Other parts of the talk were more personal. Biden was most engaging when discussing the unusual bond that he feels with Obama, especially considering that relations between presidents and vice presidents sometimes are chilly. The two men became close friends ("He made the first friendship bracelet, not me," Biden said), and Biden confided in Obama about his son's illness, the only person outside the family who knew at the time.
Biden said their relationship was so strong because Obama trusted that he would not take personal credit for the administration's accomplishments.
"He knew I wasn't about to say 'I did this,'" Biden said.
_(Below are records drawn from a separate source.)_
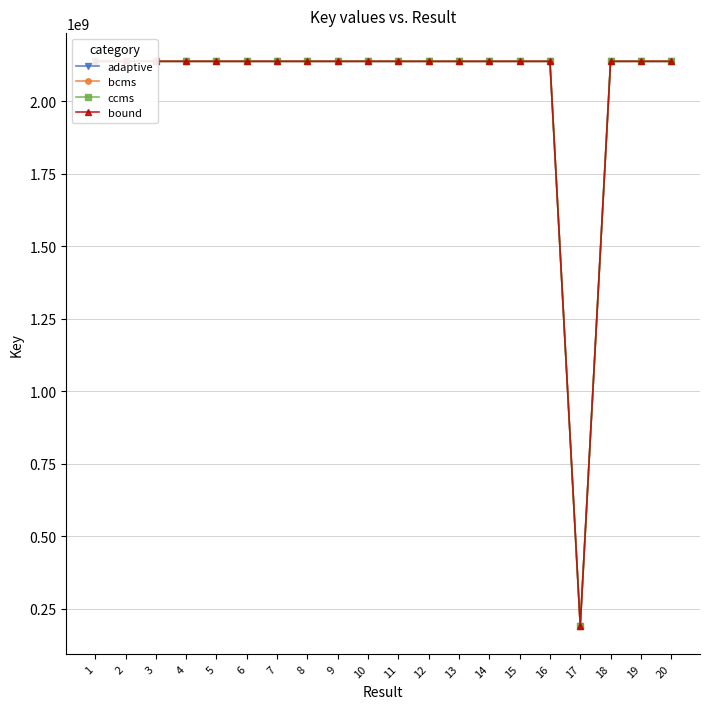

The value of adaptive at 10 is 2137714238. True or false?

True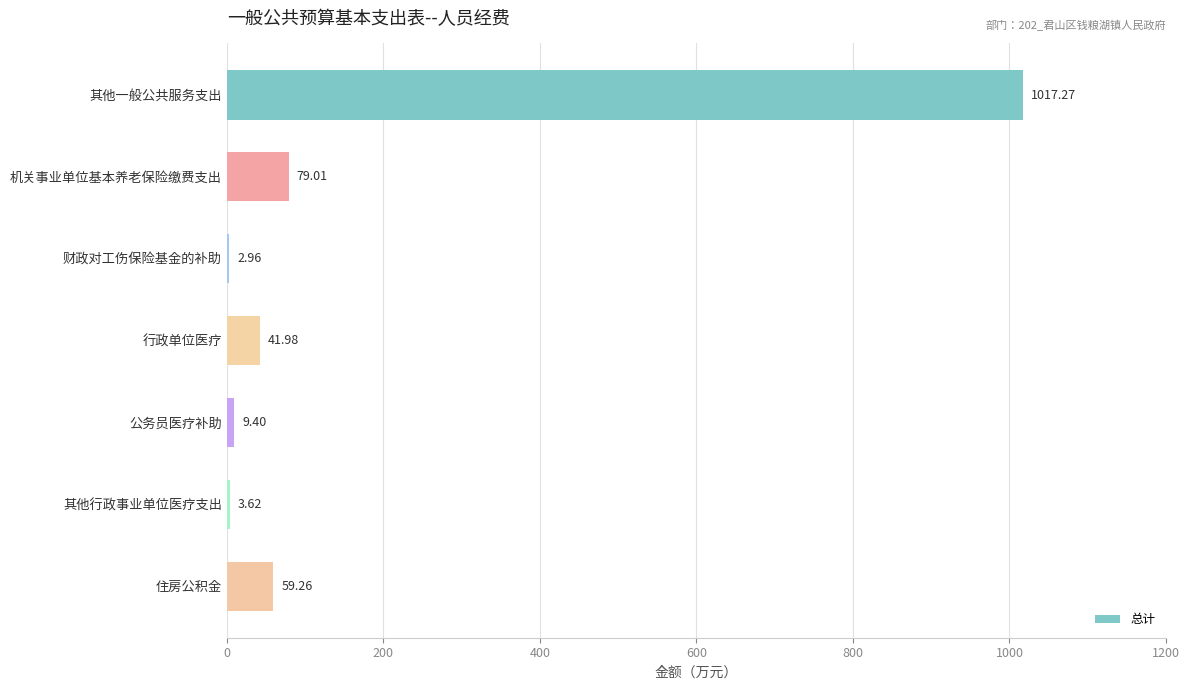

Where is the data nearest to the value 510?

机关事业单位基本养老保险缴费支出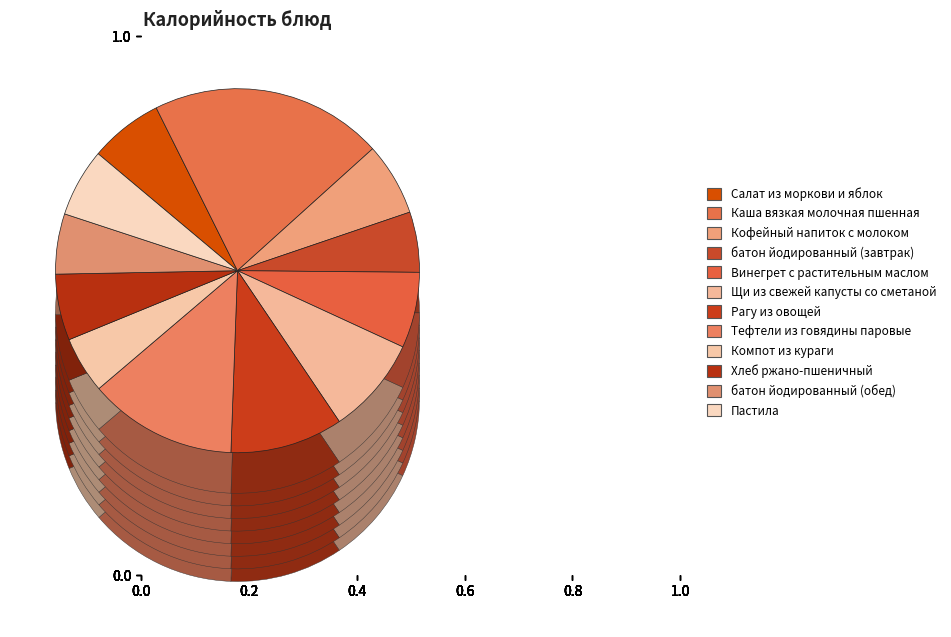

What percentage do Хлеб ржано-пшеничный and Щи из свежей капусты со сметаной together represent?

14.6%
But here, too, there were glimmers of a potential political strategy, if you were listening for them. Biden pointed out his shared pride with Obama that their administration carried not a whiff of political scandal — in unspoken contrast with the Trump administration, which seems to be powered by scandal and upheaval the way teenagers are powered by junk food.
The former vice president also touched on his bona fides as a longtime legislator, which became a powerful asset when dealing with an Congress that seems to grow more intractable every year. "Every time there was a problem in the House and Senate, I'd get sent to the Hill," Biden reminded the audience.
An odd crowd attended the event, which had sparked whispers about a bad turnout after the theater offered two-for-one seats in the days prior to Biden's appearance. But there was just a generous handful of empty seats in the auditorium Tuesday night, with the rest filled by an indeterminate mixture of Baby Boomers, college kids, green-haired hipsters and media types.
In a politician's obligatory slim-cut navy suit, a white shirt and red and blue striped tie, Biden was affable yet serious, folksy yet sincere. He has the demeanor — and appearance — that used to be called "presidential." He's still sharp at 75, and though there are all sorts of reasons why some Democrats might object to a Biden candidacy, there's still apparently a takes-all-kinds contingency who will greet him and send him off with a standing ovation, and he has to be listening to that.
While it's not really clear what this appearance will lead to, it sure didn't feel like a victory lap.